======== Data listing ========

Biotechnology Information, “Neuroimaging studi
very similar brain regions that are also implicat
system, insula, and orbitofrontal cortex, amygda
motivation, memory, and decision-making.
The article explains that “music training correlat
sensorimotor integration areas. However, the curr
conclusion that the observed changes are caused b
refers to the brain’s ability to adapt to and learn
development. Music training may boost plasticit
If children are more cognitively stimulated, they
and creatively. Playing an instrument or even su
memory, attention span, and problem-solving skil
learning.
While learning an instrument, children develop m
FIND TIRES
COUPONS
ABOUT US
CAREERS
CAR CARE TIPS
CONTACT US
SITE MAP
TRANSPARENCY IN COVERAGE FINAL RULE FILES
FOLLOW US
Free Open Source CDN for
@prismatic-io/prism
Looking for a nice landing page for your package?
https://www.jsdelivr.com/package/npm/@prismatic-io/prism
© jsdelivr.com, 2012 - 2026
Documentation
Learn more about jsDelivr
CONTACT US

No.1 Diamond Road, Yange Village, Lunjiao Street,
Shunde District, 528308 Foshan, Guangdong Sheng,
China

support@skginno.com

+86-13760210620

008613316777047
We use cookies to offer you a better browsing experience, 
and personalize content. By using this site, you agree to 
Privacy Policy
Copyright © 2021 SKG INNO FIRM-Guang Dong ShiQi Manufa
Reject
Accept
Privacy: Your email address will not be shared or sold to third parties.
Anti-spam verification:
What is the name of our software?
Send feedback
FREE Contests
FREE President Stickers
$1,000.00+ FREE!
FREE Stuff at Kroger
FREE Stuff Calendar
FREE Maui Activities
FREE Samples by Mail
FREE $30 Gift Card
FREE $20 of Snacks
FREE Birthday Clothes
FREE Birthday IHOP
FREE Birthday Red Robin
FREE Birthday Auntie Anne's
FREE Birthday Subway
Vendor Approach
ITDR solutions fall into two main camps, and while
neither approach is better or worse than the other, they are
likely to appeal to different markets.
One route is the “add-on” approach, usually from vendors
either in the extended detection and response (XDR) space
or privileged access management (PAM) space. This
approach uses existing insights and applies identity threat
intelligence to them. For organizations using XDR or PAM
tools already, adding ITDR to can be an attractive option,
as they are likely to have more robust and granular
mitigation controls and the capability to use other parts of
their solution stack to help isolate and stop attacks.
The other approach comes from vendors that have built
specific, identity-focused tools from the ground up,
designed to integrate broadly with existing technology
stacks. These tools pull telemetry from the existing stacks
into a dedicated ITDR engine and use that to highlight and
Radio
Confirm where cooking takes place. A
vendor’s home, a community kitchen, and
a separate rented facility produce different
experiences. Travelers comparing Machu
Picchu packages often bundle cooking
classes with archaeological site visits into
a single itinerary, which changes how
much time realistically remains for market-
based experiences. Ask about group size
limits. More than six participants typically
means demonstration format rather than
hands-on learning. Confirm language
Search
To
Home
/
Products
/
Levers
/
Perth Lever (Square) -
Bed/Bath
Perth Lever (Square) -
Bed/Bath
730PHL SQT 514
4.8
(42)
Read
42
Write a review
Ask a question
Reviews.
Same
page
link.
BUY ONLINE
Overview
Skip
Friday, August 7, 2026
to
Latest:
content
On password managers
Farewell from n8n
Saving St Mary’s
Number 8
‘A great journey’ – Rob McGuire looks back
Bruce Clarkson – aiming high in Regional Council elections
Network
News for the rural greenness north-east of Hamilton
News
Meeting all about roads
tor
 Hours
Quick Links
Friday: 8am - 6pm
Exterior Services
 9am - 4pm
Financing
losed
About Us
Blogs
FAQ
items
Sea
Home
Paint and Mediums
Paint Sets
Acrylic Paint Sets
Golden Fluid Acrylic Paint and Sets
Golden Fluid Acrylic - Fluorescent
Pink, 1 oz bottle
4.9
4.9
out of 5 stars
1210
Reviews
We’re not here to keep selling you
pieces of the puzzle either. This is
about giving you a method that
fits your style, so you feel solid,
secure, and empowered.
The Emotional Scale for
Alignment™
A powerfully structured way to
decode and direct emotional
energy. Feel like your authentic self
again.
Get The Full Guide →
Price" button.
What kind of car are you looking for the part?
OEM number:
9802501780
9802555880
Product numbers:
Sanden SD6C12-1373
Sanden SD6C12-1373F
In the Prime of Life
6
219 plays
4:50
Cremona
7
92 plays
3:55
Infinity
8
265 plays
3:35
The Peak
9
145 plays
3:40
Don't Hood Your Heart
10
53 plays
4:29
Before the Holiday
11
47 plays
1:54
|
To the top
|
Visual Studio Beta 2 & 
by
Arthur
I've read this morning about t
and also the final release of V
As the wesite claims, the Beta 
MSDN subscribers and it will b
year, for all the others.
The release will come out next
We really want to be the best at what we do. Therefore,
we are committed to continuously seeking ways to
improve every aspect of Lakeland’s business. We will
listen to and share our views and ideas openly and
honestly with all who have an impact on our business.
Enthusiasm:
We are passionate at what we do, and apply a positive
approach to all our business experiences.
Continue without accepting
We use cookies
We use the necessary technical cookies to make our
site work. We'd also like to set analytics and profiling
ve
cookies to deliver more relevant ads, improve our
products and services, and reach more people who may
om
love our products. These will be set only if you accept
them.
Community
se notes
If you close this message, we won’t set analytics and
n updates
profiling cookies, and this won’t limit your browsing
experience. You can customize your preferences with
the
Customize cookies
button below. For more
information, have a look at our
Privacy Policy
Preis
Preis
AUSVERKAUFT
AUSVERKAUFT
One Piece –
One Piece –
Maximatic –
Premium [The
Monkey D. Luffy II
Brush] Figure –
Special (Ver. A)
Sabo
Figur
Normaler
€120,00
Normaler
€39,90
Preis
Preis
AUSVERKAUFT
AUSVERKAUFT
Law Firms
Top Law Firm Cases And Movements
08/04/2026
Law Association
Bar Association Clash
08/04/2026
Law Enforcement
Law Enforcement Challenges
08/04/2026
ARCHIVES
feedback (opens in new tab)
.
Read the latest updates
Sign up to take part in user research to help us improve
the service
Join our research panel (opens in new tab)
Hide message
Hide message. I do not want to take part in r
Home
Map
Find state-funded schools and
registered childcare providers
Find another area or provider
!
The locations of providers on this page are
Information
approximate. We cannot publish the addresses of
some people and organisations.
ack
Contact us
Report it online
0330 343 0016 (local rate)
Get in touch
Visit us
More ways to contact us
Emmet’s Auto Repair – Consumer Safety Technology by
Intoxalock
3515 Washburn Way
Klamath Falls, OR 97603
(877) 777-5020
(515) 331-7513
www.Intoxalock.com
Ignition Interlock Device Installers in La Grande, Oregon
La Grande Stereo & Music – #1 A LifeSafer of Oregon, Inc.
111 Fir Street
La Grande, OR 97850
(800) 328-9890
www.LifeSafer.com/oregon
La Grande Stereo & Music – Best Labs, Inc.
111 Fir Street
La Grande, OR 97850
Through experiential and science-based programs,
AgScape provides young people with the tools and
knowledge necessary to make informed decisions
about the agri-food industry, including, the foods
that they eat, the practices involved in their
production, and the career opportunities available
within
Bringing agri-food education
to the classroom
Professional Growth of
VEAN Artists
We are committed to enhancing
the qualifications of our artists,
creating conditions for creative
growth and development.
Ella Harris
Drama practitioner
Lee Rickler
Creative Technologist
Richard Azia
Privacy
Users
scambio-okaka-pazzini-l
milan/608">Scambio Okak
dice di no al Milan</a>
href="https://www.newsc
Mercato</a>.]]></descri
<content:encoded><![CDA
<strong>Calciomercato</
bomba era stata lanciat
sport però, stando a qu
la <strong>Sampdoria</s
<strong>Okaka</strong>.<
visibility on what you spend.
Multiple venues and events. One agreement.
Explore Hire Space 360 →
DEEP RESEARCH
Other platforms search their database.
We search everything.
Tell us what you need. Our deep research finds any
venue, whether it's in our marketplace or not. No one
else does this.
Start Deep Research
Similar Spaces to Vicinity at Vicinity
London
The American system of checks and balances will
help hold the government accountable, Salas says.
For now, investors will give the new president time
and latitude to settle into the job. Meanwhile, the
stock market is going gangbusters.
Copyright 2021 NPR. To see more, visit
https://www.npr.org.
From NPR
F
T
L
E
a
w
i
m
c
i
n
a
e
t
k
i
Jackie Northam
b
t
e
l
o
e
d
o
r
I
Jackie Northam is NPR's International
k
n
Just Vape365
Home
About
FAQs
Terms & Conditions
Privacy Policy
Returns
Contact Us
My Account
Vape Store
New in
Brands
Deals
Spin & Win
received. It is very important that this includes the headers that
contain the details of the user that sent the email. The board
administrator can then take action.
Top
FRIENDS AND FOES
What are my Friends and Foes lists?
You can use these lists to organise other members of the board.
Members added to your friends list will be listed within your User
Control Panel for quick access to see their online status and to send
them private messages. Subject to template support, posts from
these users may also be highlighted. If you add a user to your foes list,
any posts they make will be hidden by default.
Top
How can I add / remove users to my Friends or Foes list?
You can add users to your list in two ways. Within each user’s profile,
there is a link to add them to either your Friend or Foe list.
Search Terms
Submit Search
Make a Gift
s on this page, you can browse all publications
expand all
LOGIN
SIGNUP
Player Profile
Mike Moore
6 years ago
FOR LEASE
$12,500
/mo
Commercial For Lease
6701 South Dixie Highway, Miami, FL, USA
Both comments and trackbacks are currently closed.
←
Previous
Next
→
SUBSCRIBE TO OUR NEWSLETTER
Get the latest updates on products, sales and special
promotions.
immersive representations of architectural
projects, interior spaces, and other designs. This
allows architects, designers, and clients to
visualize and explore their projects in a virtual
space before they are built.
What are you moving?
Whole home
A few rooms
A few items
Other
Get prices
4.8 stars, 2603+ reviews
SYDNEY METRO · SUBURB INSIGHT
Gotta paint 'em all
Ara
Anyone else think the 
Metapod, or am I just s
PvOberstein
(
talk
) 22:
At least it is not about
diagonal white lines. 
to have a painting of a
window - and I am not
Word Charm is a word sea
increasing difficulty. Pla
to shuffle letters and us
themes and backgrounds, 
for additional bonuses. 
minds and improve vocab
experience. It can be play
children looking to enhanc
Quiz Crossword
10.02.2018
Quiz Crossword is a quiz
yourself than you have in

========

Scan the lines above, and whenever one holds the string "access", copy it.

# [Finished task]
or privileged access management (PAM) space. This
Control Panel for quick access to see their online status and to send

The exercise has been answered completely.